**Your objective**
Omit every picture, then give all the entries again exactly.

**Excerpted data**
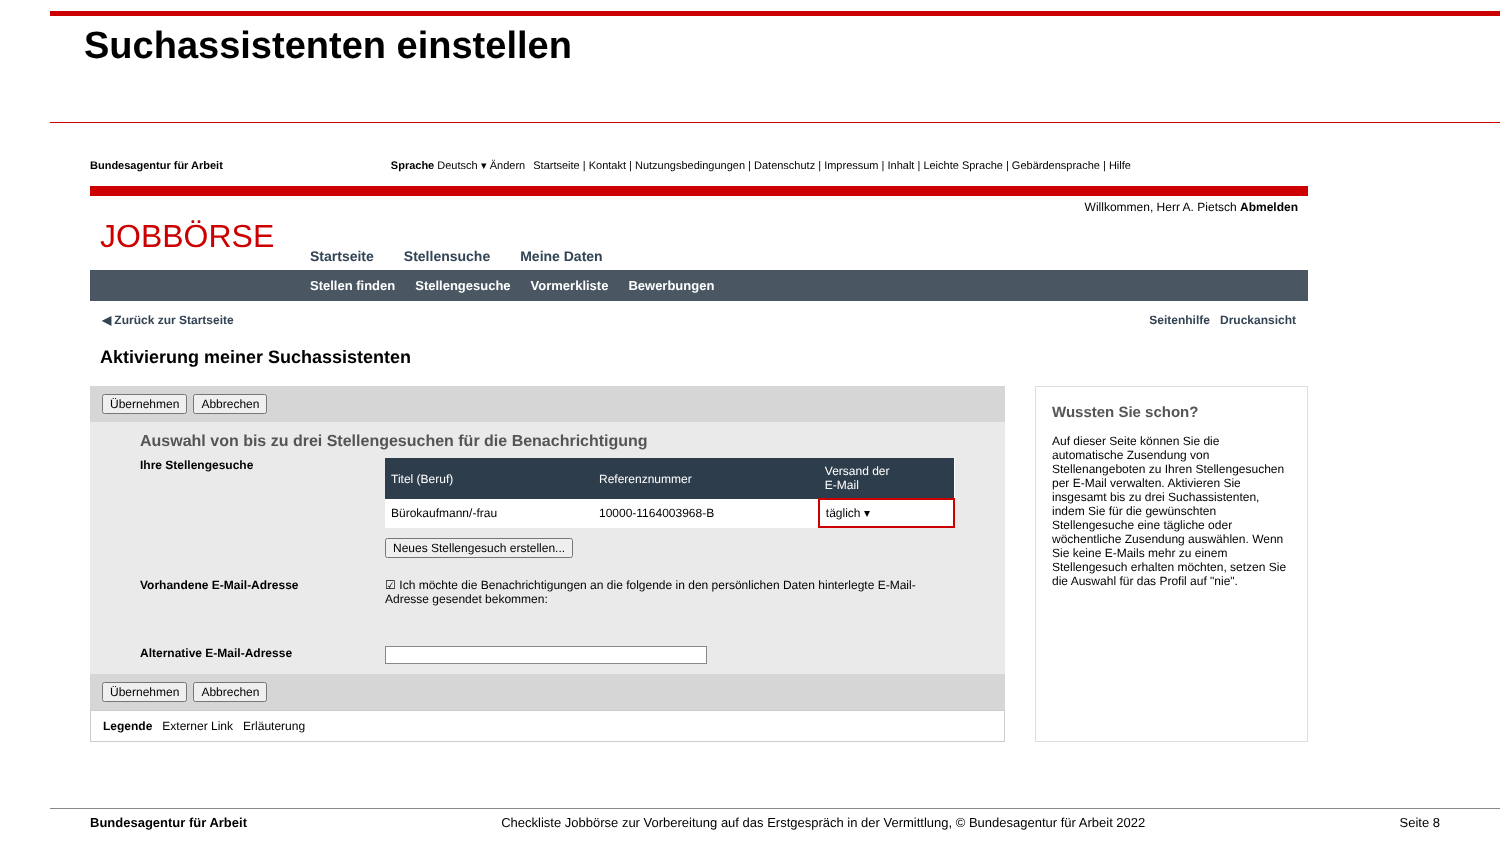Suchassistenten einstellen
Bundesagentur für Arbeit Sprache Deutsch ▾ Ändern Startseite | Kontakt | Nutzungsbedingungen | Datenschutz | Impressum | Inhalt | Leichte Sprache | Gebärdensprache | Hilfe
Willkommen, Herr A. Pietsch Abmelden
JOBBÖRSE
Startseite Stellensuche Meine Daten
Stellen finden Stellengesuche Vormerkliste Bewerbungen
◀ Zurück zur Startseite Seitenhilfe Druckansicht
Aktivierung meiner Suchassistenten
Übernehmen Abbrechen
Auswahl von bis zu drei Stellengesuchen für die Benachrichtigung
Ihre Stellengesuche
| Titel (Beruf) | Referenznummer | Versand der E-Mail |
| --- | --- | --- |
| Bürokaufmann/-frau | 10000-1164003968-B | täglich ▾ |
Neues Stellengesuch erstellen...
Vorhandene E-Mail-Adresse ☑ Ich möchte die Benachrichtigungen an die folgende in den persönlichen Daten hinterlegte E-Mail-Adresse gesendet bekommen:
Alternative E-Mail-Adresse
Übernehmen Abbrechen
Legende Externer Link Erläuterung
Wussten Sie schon?
Auf dieser Seite können Sie die automatische Zusendung von Stellenangeboten zu Ihren Stellengesuchen per E-Mail verwalten. Aktivieren Sie insgesamt bis zu drei Suchassistenten, indem Sie für die gewünschten Stellengesuche eine tägliche oder wöchentliche Zusendung auswählen. Wenn Sie keine E-Mails mehr zu einem Stellengesuch erhalten möchten, setzen Sie die Auswahl für das Profil auf "nie".
Bundesagentur für Arbeit Checkliste Jobbörse zur Vorbereitung auf das Erstgespräch in der Vermittlung, © Bundesagentur für Arbeit 2022 Seite 8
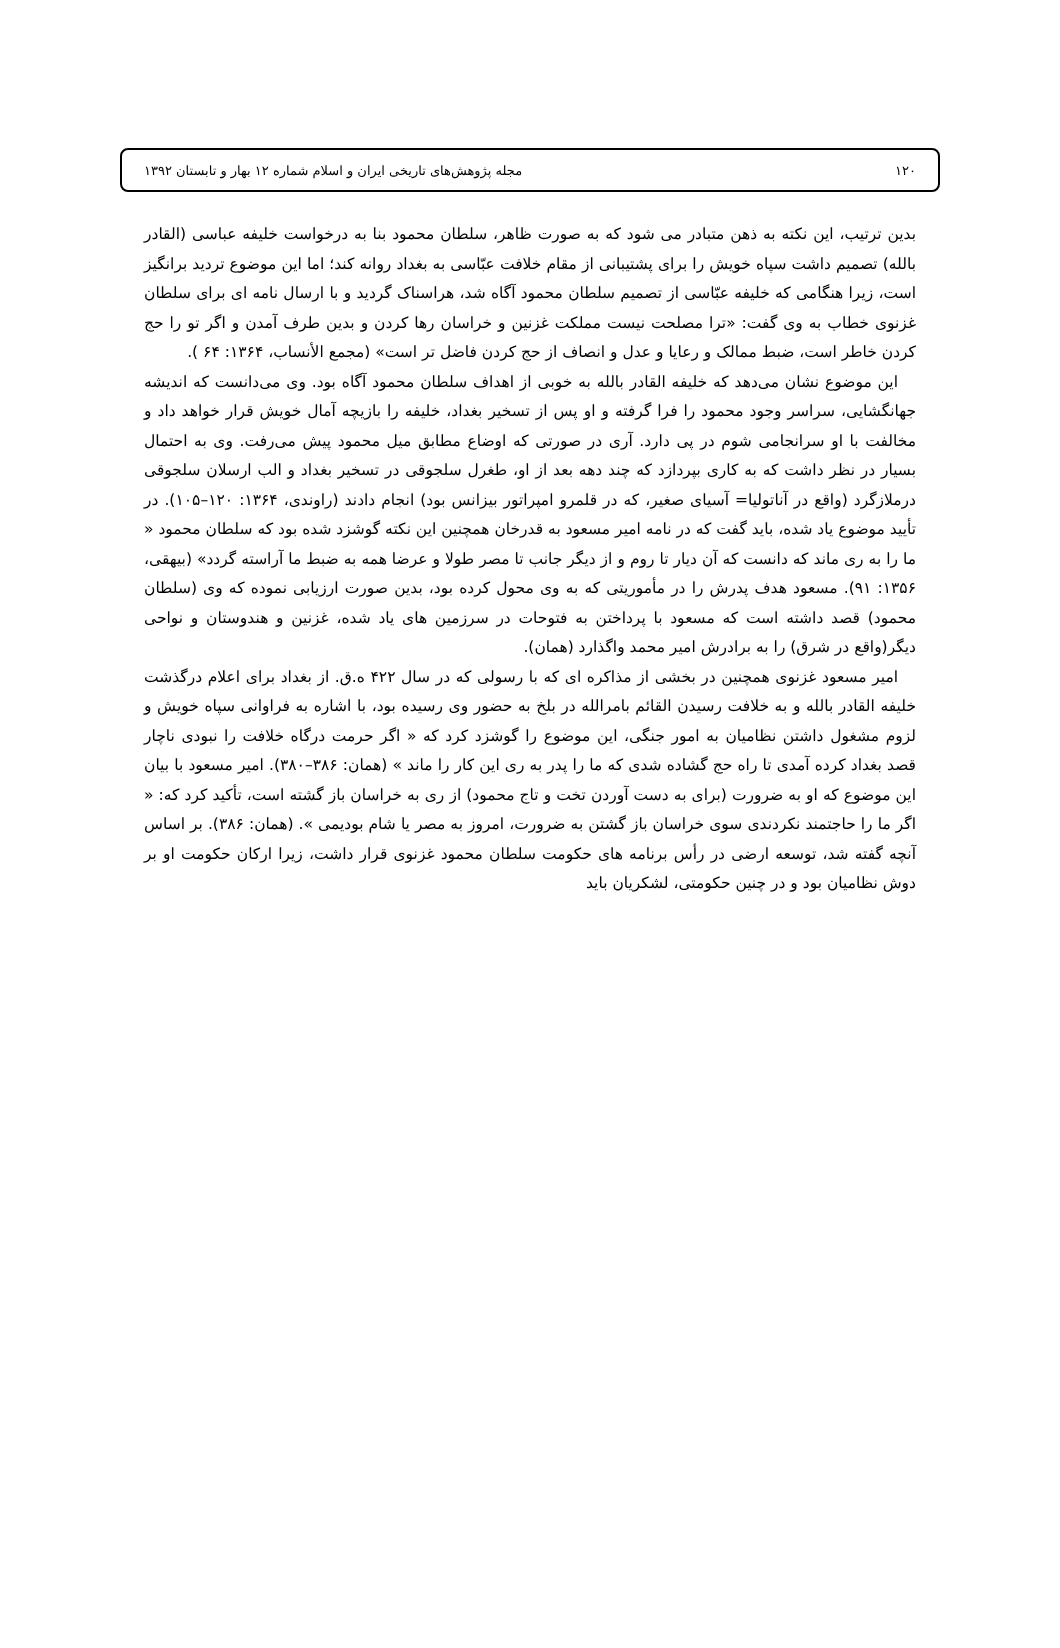۱۲۰ مجله پژوهش‌های تاریخی ایران و اسلام شماره ۱۲ بهار و تابستان ۱۳۹۲
بدین ترتیب، این نکته به ذهن متبادر می شود که به صورت ظاهر، سلطان محمود بنا به درخواست خلیفه عباسی (القادر بالله) تصمیم داشت سپاه خویش را برای پشتیبانی از مقام خلافت عبّاسی به بغداد روانه کند؛ اما این موضوع تردید برانگیز است، زیرا هنگامی که خلیفه عبّاسی از تصمیم سلطان محمود آگاه شد، هراسناک گردید و با ارسال نامه ای برای سلطان غزنوی خطاب به وی گفت: «ترا مصلحت نیست مملکت غزنین و خراسان رها کردن و بدین طرف آمدن و اگر تو را حج کردن خاطر است، ضبط ممالک و رعایا و عدل و انصاف از حج کردن فاضل تر است» (مجمع الأنساب، ۱۳۶۴: ۶۴ ).
این موضوع نشان می‌دهد که خلیفه القادر بالله به خوبی از اهداف سلطان محمود آگاه بود. وی می‌دانست که اندیشه جهانگشایی، سراسر وجود محمود را فرا گرفته و او پس از تسخیر بغداد، خلیفه را بازیچه آمال خویش قرار خواهد داد و مخالفت با او سرانجامی شوم در پی دارد. آری در صورتی که اوضاع مطابق میل محمود پیش می‌رفت. وی به احتمال بسیار در نظر داشت که به کاری بپردازد که چند دهه بعد از او، طغرل سلجوقی در تسخیر بغداد و الب ارسلان سلجوقی درملازگرد (واقع در آناتولیا= آسیای صغیر، که در قلمرو امپراتور بیزانس بود) انجام دادند (راوندی، ۱۳۶۴: ۱۲۰–۱۰۵). در تأیید موضوع یاد شده، باید گفت که در نامه امیر مسعود به قدرخان همچنین این نکته گوشزد شده بود که سلطان محمود « ما را به ری ماند که دانست که آن دیار تا روم و از دیگر جانب تا مصر طولا و عرضا همه به ضبط ما آراسته گردد» (بیهقی، ۱۳۵۶: ۹۱). مسعود هدف پدرش را در مأموریتی که به وی محول کرده بود، بدین صورت ارزیابی نموده که وی (سلطان محمود) قصد داشته است که مسعود با پرداختن به فتوحات در سرزمین های یاد شده، غزنین و هندوستان و نواحی دیگر(واقع در شرق) را به برادرش امیر محمد واگذارد (همان).
امیر مسعود غزنوی همچنین در بخشی از مذاکره ای که با رسولی که در سال ۴۲۲ ه.ق. از بغداد برای اعلام درگذشت خلیفه القادر بالله و به خلافت رسیدن القائم بامرالله در بلخ به حضور وی رسیده بود، با اشاره به فراوانی سپاه خویش و لزوم مشغول داشتن نظامیان به امور جنگی، این موضوع را گوشزد کرد که « اگر حرمت درگاه خلافت را نبودی ناچار قصد بغداد کرده آمدی تا راه حج گشاده شدی که ما را پدر به ری این کار را ماند » (همان: ۳۸۶–۳۸۰). امیر مسعود با بیان این موضوع که او به ضرورت (برای به دست آوردن تخت و تاج محمود) از ری به خراسان باز گشته است، تأکید کرد که: « اگر ما را حاجتمند نکردندی سوی خراسان باز گشتن به ضرورت، امروز به مصر یا شام بودیمی ». (همان: ۳۸۶). بر اساس آنچه گفته شد، توسعه ارضی در رأس برنامه های حکومت سلطان محمود غزنوی قرار داشت، زیرا ارکان حکومت او بر دوش نظامیان بود و در چنین حکومتی، لشکریان باید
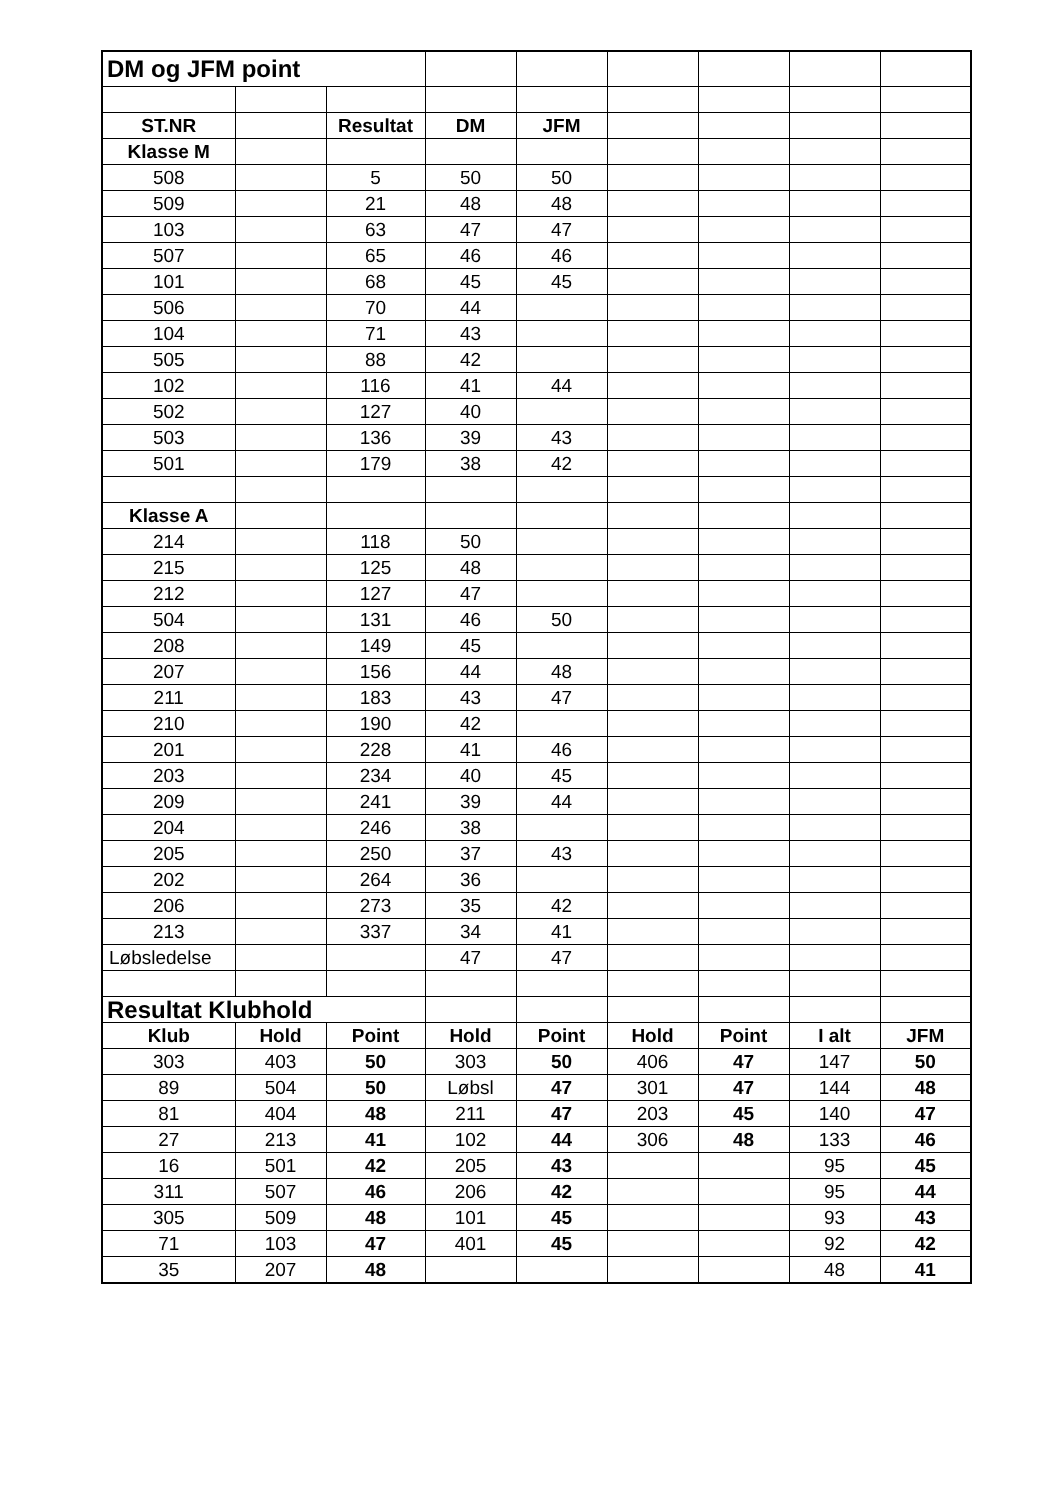| DM og JFM point | | | | | | | | |
| ST.NR | | Resultat | DM | JFM | | | | |
| Klasse M | | | | | | | | |
| 508 | | 5 | 50 | 50 | | | | |
| 509 | | 21 | 48 | 48 | | | | |
| 103 | | 63 | 47 | 47 | | | | |
| 507 | | 65 | 46 | 46 | | | | |
| 101 | | 68 | 45 | 45 | | | | |
| 506 | | 70 | 44 | | | | | |
| 104 | | 71 | 43 | | | | | |
| 505 | | 88 | 42 | | | | | |
| 102 | | 116 | 41 | 44 | | | | |
| 502 | | 127 | 40 | | | | | |
| 503 | | 136 | 39 | 43 | | | | |
| 501 | | 179 | 38 | 42 | | | | |
| Klasse A | | | | | | | | |
| 214 | | 118 | 50 | | | | | |
| 215 | | 125 | 48 | | | | | |
| 212 | | 127 | 47 | | | | | |
| 504 | | 131 | 46 | 50 | | | | |
| 208 | | 149 | 45 | | | | | |
| 207 | | 156 | 44 | 48 | | | | |
| 211 | | 183 | 43 | 47 | | | | |
| 210 | | 190 | 42 | | | | | |
| 201 | | 228 | 41 | 46 | | | | |
| 203 | | 234 | 40 | 45 | | | | |
| 209 | | 241 | 39 | 44 | | | | |
| 204 | | 246 | 38 | | | | | |
| 205 | | 250 | 37 | 43 | | | | |
| 202 | | 264 | 36 | | | | | |
| 206 | | 273 | 35 | 42 | | | | |
| 213 | | 337 | 34 | 41 | | | | |
| Løbsledelse | | | 47 | 47 | | | | |
| Resultat Klubhold | | | | | | | | |
| Klub | Hold | Point | Hold | Point | Hold | Point | I alt | JFM |
| 303 | 403 | 50 | 303 | 50 | 406 | 47 | 147 | 50 |
| 89 | 504 | 50 | Løbsl | 47 | 301 | 47 | 144 | 48 |
| 81 | 404 | 48 | 211 | 47 | 203 | 45 | 140 | 47 |
| 27 | 213 | 41 | 102 | 44 | 306 | 48 | 133 | 46 |
| 16 | 501 | 42 | 205 | 43 | | | 95 | 45 |
| 311 | 507 | 46 | 206 | 42 | | | 95 | 44 |
| 305 | 509 | 48 | 101 | 45 | | | 93 | 43 |
| 71 | 103 | 47 | 401 | 45 | | | 92 | 42 |
| 35 | 207 | 48 | | | | | 48 | 41 |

**Output of the task**
Suchassistenten einstellen
Bundesagentur für Arbeit Sprache Deutsch ▾ Ändern Startseite | Kontakt | Nutzungsbedingungen | Datenschutz | Impressum | Inhalt | Leichte Sprache | Gebärdensprache | Hilfe
Willkommen, Herr A. Pietsch Abmelden
JOBBÖRSE
Startseite Stellensuche Meine Daten
Stellen finden Stellengesuche Vormerkliste Bewerbungen
◀ Zurück zur Startseite Seitenhilfe Druckansicht
Aktivierung meiner Suchassistenten
Übernehmen Abbrechen
Auswahl von bis zu drei Stellengesuchen für die Benachrichtigung
Ihre Stellengesuche
| Titel (Beruf) | Referenznummer | Versand der E-Mail |
| --- | --- | --- |
| Bürokaufmann/-frau | 10000-1164003968-B | täglich ▾ |
Neues Stellengesuch erstellen...
Vorhandene E-Mail-Adresse ☑ Ich möchte die Benachrichtigungen an die folgende in den persönlichen Daten hinterlegte E-Mail-Adresse gesendet bekommen:
Alternative E-Mail-Adresse
Übernehmen Abbrechen
Legende Externer Link Erläuterung
Wussten Sie schon?
Auf dieser Seite können Sie die automatische Zusendung von Stellenangeboten zu Ihren Stellengesuchen per E-Mail verwalten. Aktivieren Sie insgesamt bis zu drei Suchassistenten, indem Sie für die gewünschten Stellengesuche eine tägliche oder wöchentliche Zusendung auswählen. Wenn Sie keine E-Mails mehr zu einem Stellengesuch erhalten möchten, setzen Sie die Auswahl für das Profil auf "nie".
Bundesagentur für Arbeit Checkliste Jobbörse zur Vorbereitung auf das Erstgespräch in der Vermittlung, © Bundesagentur für Arbeit 2022 Seite 8
۱۲۰ مجله پژوهش‌های تاریخی ایران و اسلام شماره ۱۲ بهار و تابستان ۱۳۹۲
بدین ترتیب، این نکته به ذهن متبادر می شود که به صورت ظاهر، سلطان محمود بنا به درخواست خلیفه عباسی (القادر بالله) تصمیم داشت سپاه خویش را برای پشتیبانی از مقام خلافت عبّاسی به بغداد روانه کند؛ اما این موضوع تردید برانگیز است، زیرا هنگامی که خلیفه عبّاسی از تصمیم سلطان محمود آگاه شد، هراسناک گردید و با ارسال نامه ای برای سلطان غزنوی خطاب به وی گفت: «ترا مصلحت نیست مملکت غزنین و خراسان رها کردن و بدین طرف آمدن و اگر تو را حج کردن خاطر است، ضبط ممالک و رعایا و عدل و انصاف از حج کردن فاضل تر است» (مجمع الأنساب، ۱۳۶۴: ۶۴ ).
این موضوع نشان می‌دهد که خلیفه القادر بالله به خوبی از اهداف سلطان محمود آگاه بود. وی می‌دانست که اندیشه جهانگشایی، سراسر وجود محمود را فرا گرفته و او پس از تسخیر بغداد، خلیفه را بازیچه آمال خویش قرار خواهد داد و مخالفت با او سرانجامی شوم در پی دارد. آری در صورتی که اوضاع مطابق میل محمود پیش می‌رفت. وی به احتمال بسیار در نظر داشت که به کاری بپردازد که چند دهه بعد از او، طغرل سلجوقی در تسخیر بغداد و الب ارسلان سلجوقی درملازگرد (واقع در آناتولیا= آسیای صغیر، که در قلمرو امپراتور بیزانس بود) انجام دادند (راوندی، ۱۳۶۴: ۱۲۰–۱۰۵). در تأیید موضوع یاد شده، باید گفت که در نامه امیر مسعود به قدرخان همچنین این نکته گوشزد شده بود که سلطان محمود « ما را به ری ماند که دانست که آن دیار تا روم و از دیگر جانب تا مصر طولا و عرضا همه به ضبط ما آراسته گردد» (بیهقی، ۱۳۵۶: ۹۱). مسعود هدف پدرش را در مأموریتی که به وی محول کرده بود، بدین صورت ارزیابی نموده که وی (سلطان محمود) قصد داشته است که مسعود با پرداختن به فتوحات در سرزمین های یاد شده، غزنین و هندوستان و نواحی دیگر(واقع در شرق) را به برادرش امیر محمد واگذارد (همان).
امیر مسعود غزنوی همچنین در بخشی از مذاکره ای که با رسولی که در سال ۴۲۲ ه.ق. از بغداد برای اعلام درگذشت خلیفه القادر بالله و به خلافت رسیدن القائم بامرالله در بلخ به حضور وی رسیده بود، با اشاره به فراوانی سپاه خویش و لزوم مشغول داشتن نظامیان به امور جنگی، این موضوع را گوشزد کرد که « اگر حرمت درگاه خلافت را نبودی ناچار قصد بغداد کرده آمدی تا راه حج گشاده شدی که ما را پدر به ری این کار را ماند » (همان: ۳۸۶–۳۸۰). امیر مسعود با بیان این موضوع که او به ضرورت (برای به دست آوردن تخت و تاج محمود) از ری به خراسان باز گشته است، تأکید کرد که: « اگر ما را حاجتمند نکردندی سوی خراسان باز گشتن به ضرورت، امروز به مصر یا شام بودیمی ». (همان: ۳۸۶). بر اساس آنچه گفته شد، توسعه ارضی در رأس برنامه های حکومت سلطان محمود غزنوی قرار داشت، زیرا ارکان حکومت او بر دوش نظامیان بود و در چنین حکومتی، لشکریان باید
| DM og JFM point | | | | | | | | |
| ST.NR | | Resultat | DM | JFM | | | | |
| Klasse M | | | | | | | | |
| 508 | | 5 | 50 | 50 | | | | |
| 509 | | 21 | 48 | 48 | | | | |
| 103 | | 63 | 47 | 47 | | | | |
| 507 | | 65 | 46 | 46 | | | | |
| 101 | | 68 | 45 | 45 | | | | |
| 506 | | 70 | 44 | | | | | |
| 104 | | 71 | 43 | | | | | |
| 505 | | 88 | 42 | | | | | |
| 102 | | 116 | 41 | 44 | | | | |
| 502 | | 127 | 40 | | | | | |
| 503 | | 136 | 39 | 43 | | | | |
| 501 | | 179 | 38 | 42 | | | | |
| Klasse A | | | | | | | | |
| 214 | | 118 | 50 | | | | | |
| 215 | | 125 | 48 | | | | | |
| 212 | | 127 | 47 | | | | | |
| 504 | | 131 | 46 | 50 | | | | |
| 208 | | 149 | 45 | | | | | |
| 207 | | 156 | 44 | 48 | | | | |
| 211 | | 183 | 43 | 47 | | | | |
| 210 | | 190 | 42 | | | | | |
| 201 | | 228 | 41 | 46 | | | | |
| 203 | | 234 | 40 | 45 | | | | |
| 209 | | 241 | 39 | 44 | | | | |
| 204 | | 246 | 38 | | | | | |
| 205 | | 250 | 37 | 43 | | | | |
| 202 | | 264 | 36 | | | | | |
| 206 | | 273 | 35 | 42 | | | | |
| 213 | | 337 | 34 | 41 | | | | |
| Løbsledelse | | | 47 | 47 | | | | |
| Resultat Klubhold | | | | | | | | |
| Klub | Hold | Point | Hold | Point | Hold | Point | I alt | JFM |
| 303 | 403 | 50 | 303 | 50 | 406 | 47 | 147 | 50 |
| 89 | 504 | 50 | Løbsl | 47 | 301 | 47 | 144 | 48 |
| 81 | 404 | 48 | 211 | 47 | 203 | 45 | 140 | 47 |
| 27 | 213 | 41 | 102 | 44 | 306 | 48 | 133 | 46 |
| 16 | 501 | 42 | 205 | 43 | | | 95 | 45 |
| 311 | 507 | 46 | 206 | 42 | | | 95 | 44 |
| 305 | 509 | 48 | 101 | 45 | | | 93 | 43 |
| 71 | 103 | 47 | 401 | 45 | | | 92 | 42 |
| 35 | 207 | 48 | | | | | 48 | 41 |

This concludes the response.